Din adamlarıyla, zerre tedirginlik duymadan eğip bükebildikleri ayetlerle hadislerle, sansür yasalarıyla, adaleti vatandaşın tepesine tepesine inen bir sopaya çeviren anlayışlarıyla; velhasıl neyle isterlerse onunla gelsinler. Bu ülkede ve bu coğrafyada hâlâ cesur insanlar var. Hâlâ iman vicdandan başlar, şekle şemale bakan çok aldanır diyenler var. Hâlâ “Hepi topu 60-70 yıl yaşayacağız bu dünyada, eğilip bükülmenin ne anlamı var?” diyenler de var. Bir türlü susmayan, her şeye car car konuşanlar, her şeyi bilenler, her şeye muktedir olduğunu sananlar keşke kendilerine dışarıdan bakabilse!
Normalde dış politika ve özellikle Orta Doğu yazarım. Bu hafta da Suriye’nin kuzeyinde şiddetlenen çatışmaları yazacaktım ama kendimi tutamadım, 41 madencinin göz göre göre gelen feci sonuna dair birkaç şey yazmasaydım olmazdı.
Aslında Suriye meselesi de memlekette devletin, dinin, kutsal değerlerin seferber edilerek yaratmaya çalıştıkları havadan bağımsız değil.

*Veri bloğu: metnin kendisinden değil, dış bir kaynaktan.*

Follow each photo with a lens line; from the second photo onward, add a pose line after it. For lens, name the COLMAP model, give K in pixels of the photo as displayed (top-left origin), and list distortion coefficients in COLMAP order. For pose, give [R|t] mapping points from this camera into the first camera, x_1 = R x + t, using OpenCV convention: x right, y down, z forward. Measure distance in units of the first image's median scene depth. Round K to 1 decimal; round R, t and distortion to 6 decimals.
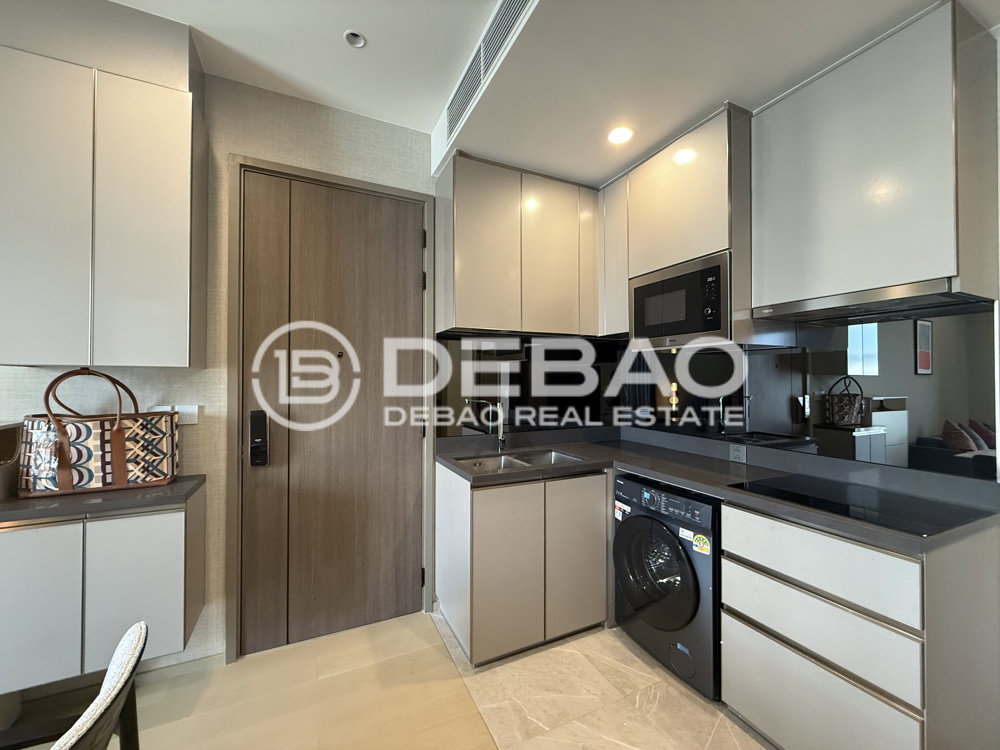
lens RADIAL K [[400.1, 0, 498.1], [0, 400.1, 375.4], [0, 0, 1]] dist [-0.000965, 0.000608]
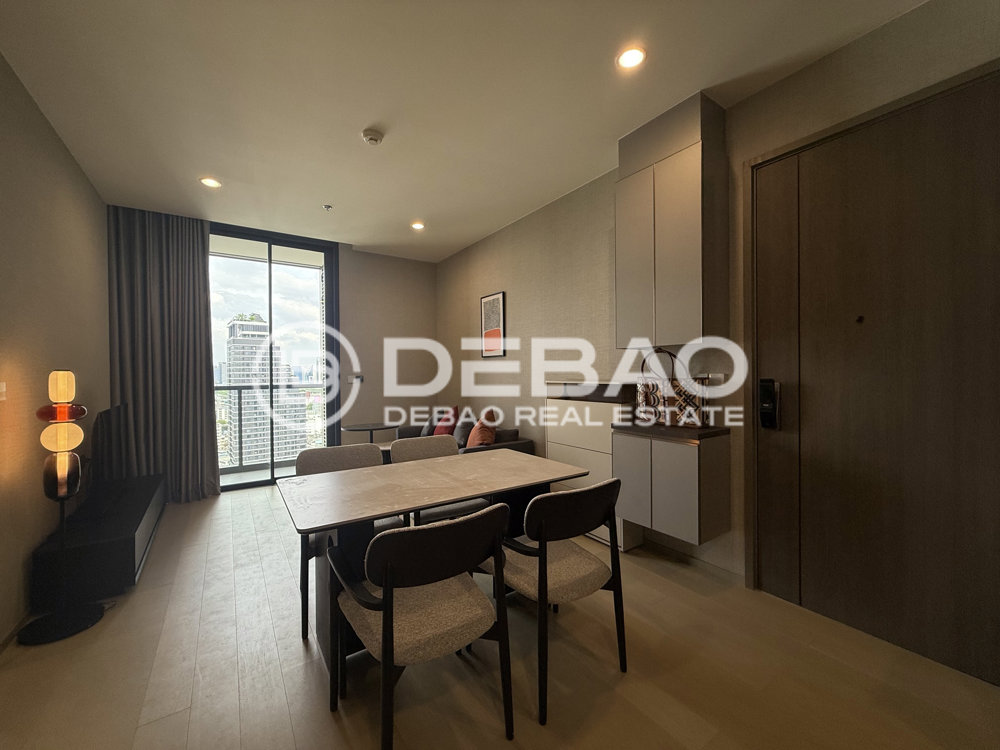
lens RADIAL K [[400.8, 0, 497.9], [0, 400.8, 375.4], [0, 0, 1]] dist [-0.000384, 0.000517]
pose [[0.151271, 0.003934, -0.988484, 0.387080], [0.020145, 0.999772, 0.007062, 0.053182], [0.988287, -0.020982, 0.151158, 0.081542]]
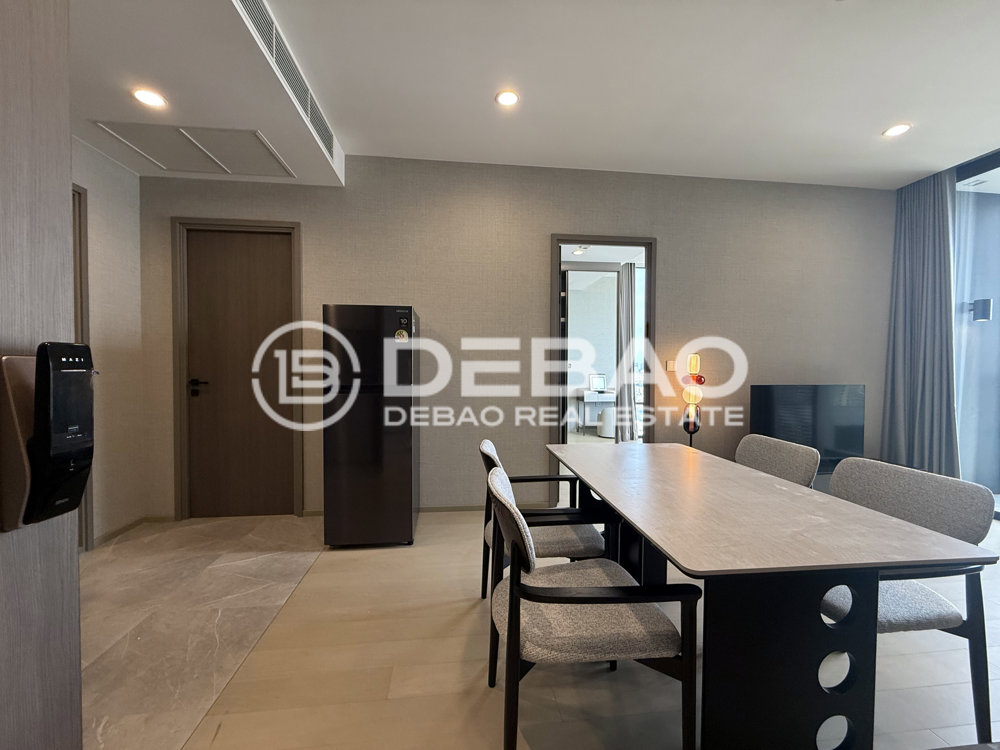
lens RADIAL K [[400.1, 0, 498.1], [0, 400.1, 375.4], [0, 0, 1]] dist [-0.000965, 0.000608]
pose [[-0.945973, -0.014277, 0.323932, -0.553011], [-0.010166, 0.999845, 0.014378, 0.098425], [-0.324087, 0.010308, -0.945971, 0.946674]]
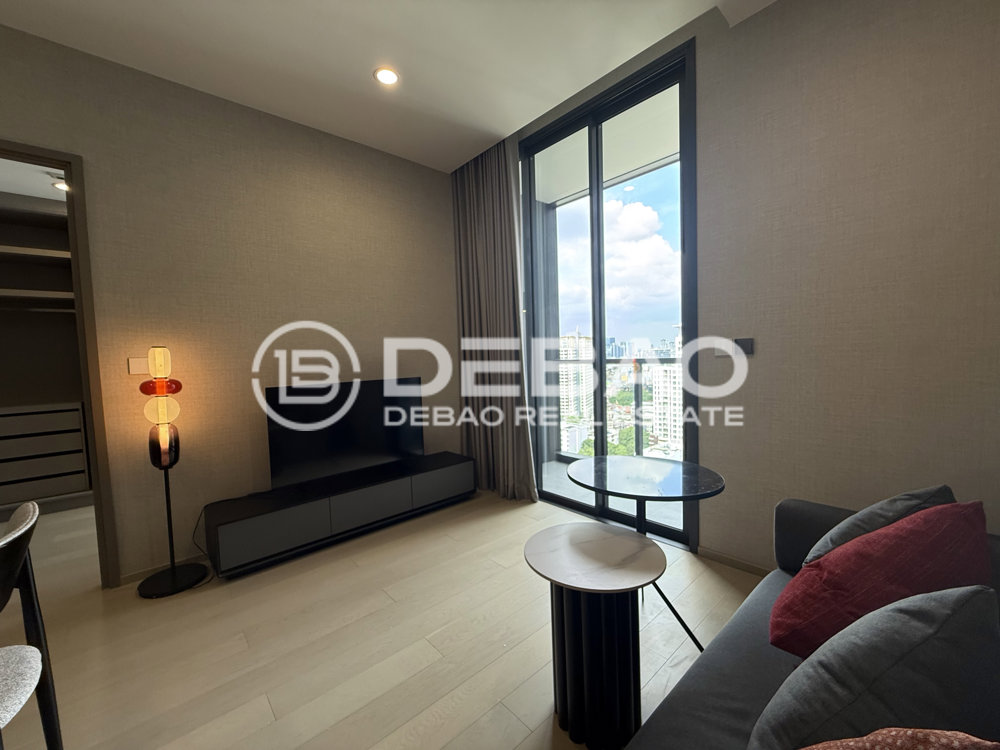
lens RADIAL K [[400.1, 0, 498.1], [0, 400.1, 375.4], [0, 0, 1]] dist [-0.000965, 0.000608]
pose [[-0.961393, 0.044432, -0.271568, -1.354573], [0.034114, 0.998510, 0.042599, 0.084303], [0.273056, 0.031690, -0.961476, 0.423688]]
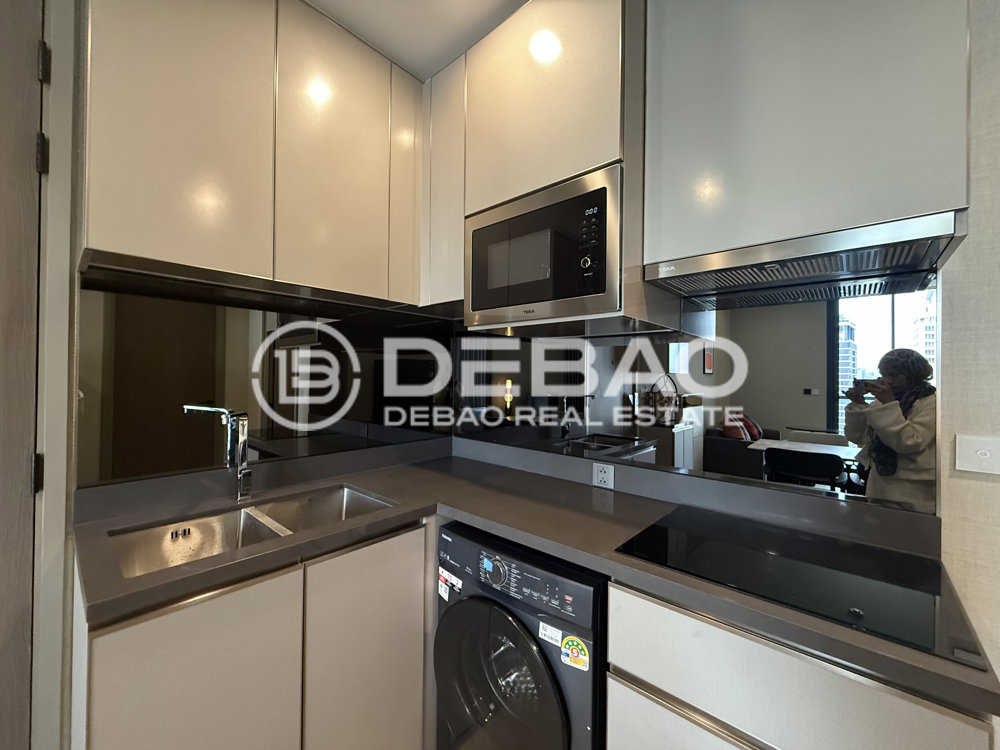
lens RADIAL K [[400.1, 0, 498.1], [0, 400.1, 375.4], [0, 0, 1]] dist [-0.000965, 0.000608]
pose [[0.922465, 0.011173, 0.385918, 0.146211], [-0.014618, 0.999875, 0.005994, 0.009914], [-0.385803, -0.011170, 0.922514, 0.429644]]
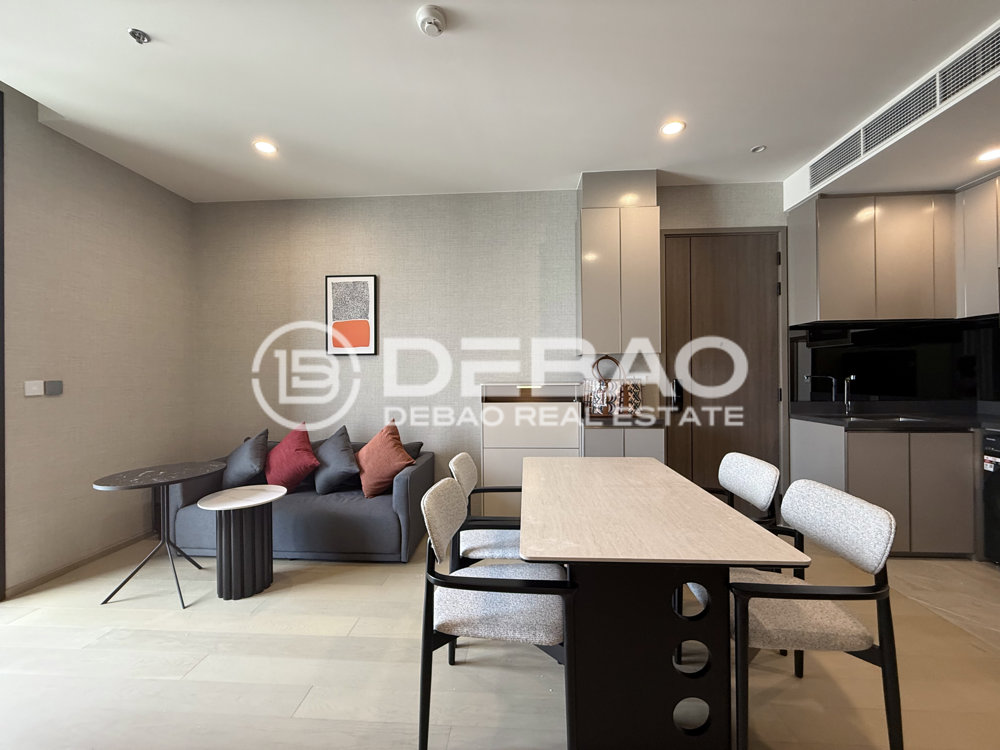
lens RADIAL K [[400.8, 0, 497.9], [0, 400.8, 375.4], [0, 0, 1]] dist [-0.000384, 0.000517]
pose [[0.873218, -0.009082, -0.487246, -0.426722], [0.014008, 0.999881, 0.006468, 0.049749], [0.487129, -0.012474, 0.873241, -0.821980]]
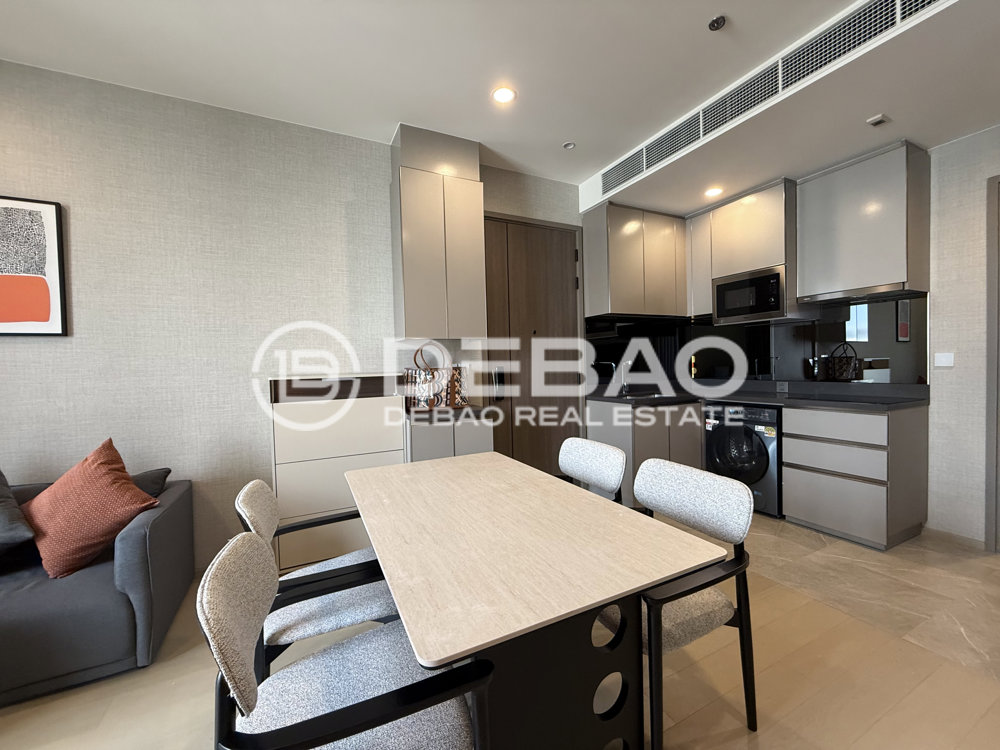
lens RADIAL K [[400.1, 0, 498.1], [0, 400.1, 375.4], [0, 0, 1]] dist [-0.000965, 0.000608]
pose [[0.999502, -0.027913, 0.014721, -0.612648], [0.027346, 0.998926, 0.037402, 0.060614], [-0.015749, -0.036980, 0.999192, -0.636989]]
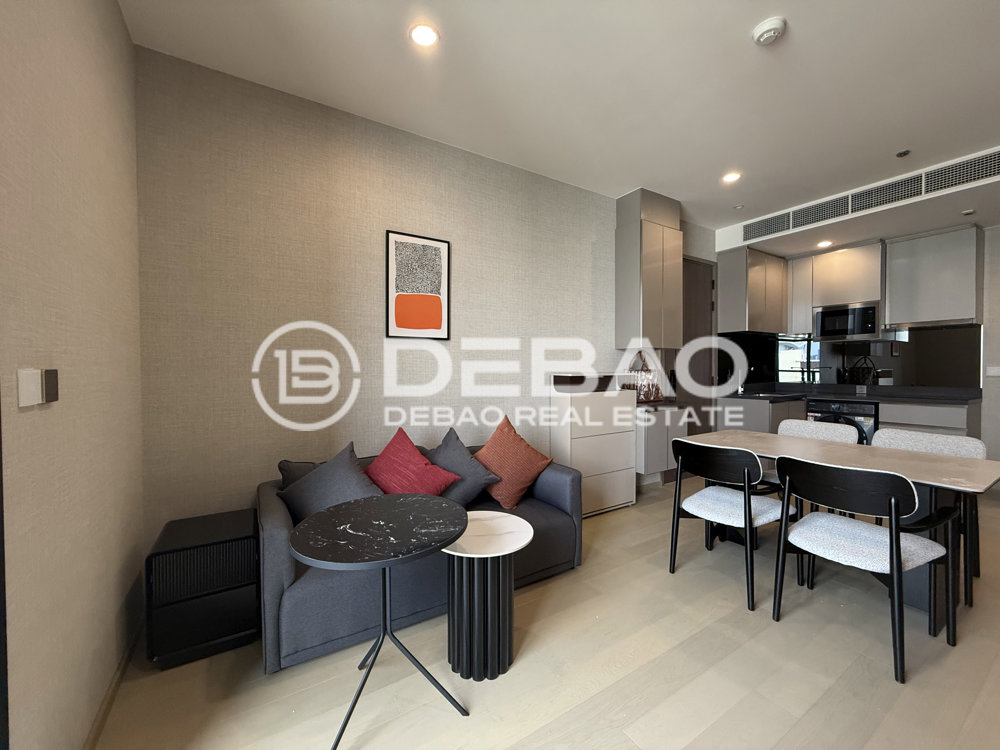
lens RADIAL K [[400.8, 0, 497.9], [0, 400.8, 375.4], [0, 0, 1]] dist [-0.000384, 0.000517]
pose [[0.993276, -0.008409, 0.115461, -1.728750], [0.005168, 0.999585, 0.028344, 0.050756], [-0.115651, -0.027557, 0.992908, -0.996005]]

Suriye’nin kuzeyinde Türkiye’nin yıllardır maaşını ödediği, memlekette milletin semt pazarlarının artıklarını toplamaya başladığı şartlar varken kara delik gibi bütçeleri yutan ÖSO’cular kendi aralarında çatıştı. Oradan buradan toplama ÖSO çatısı altındaki grupların çatışmasına İdlip’i kontrol eden cihatçılar da kaldı. Yani cihatçılar İdlip’ten çıkıp bir ÖSO grubunu diğer ÖSO grubundan kurtarmak üzere ilerlemeye başlayıp davulla zurna ile operasyonlar yapılan Afrin’i ele geçiriverdi.
Rusya hava saldırılarına başladı, Türkiye araya girdi; müzakereler, görüşmeler derken hava biraz yatışmış gibi duruyor.
Cihatçısıyla yağmacısıyla memleketin kamburu olan on binlerce militan ne için çatışıyor? Arkasında ulvi amaçlar aramaya gerek yok. Öncelikli amaç Suriye’nin kuzeyinde petrolden araba parçasına, küçük yaşta kız çocuklarının gelin diye satıldığı insan ticaretinden uyuşturucuya her şeyin bulunabildiği kaçakçılık hattından payına düşeni artırmak için!
Evet, bu kadar basit, sayfalarca analiz yapmaya gerek yok!
Pul pul dökülen milli ve dini söylemlerle bezenmiş ambalajları ile elimizde kalan on binlerce militana dair hâlâ memlekette tartışma filan yok!
Suriye bataklığından kaçan canını kurtardı, geriye bir tek Türkiye kaldı ve hepsi çıkmaz sokakla bittiği halde hâlâ eski politikalar, yöntemler tedavülde.
Zaten sansür yasası ile birlikte aradaki makası iyice kapattığımız Suriye ile daha benzeşmek için çok bir mesafe kalmadı.
On binlerce kontrolü imkansız militan üzerinden büyük oyunlar kurma hevesi bizi istikrarsızlığın, güvensizliğin, açlığın hüküm sürdüğü Suriye’ye dönüştürecek kadar işlevsel!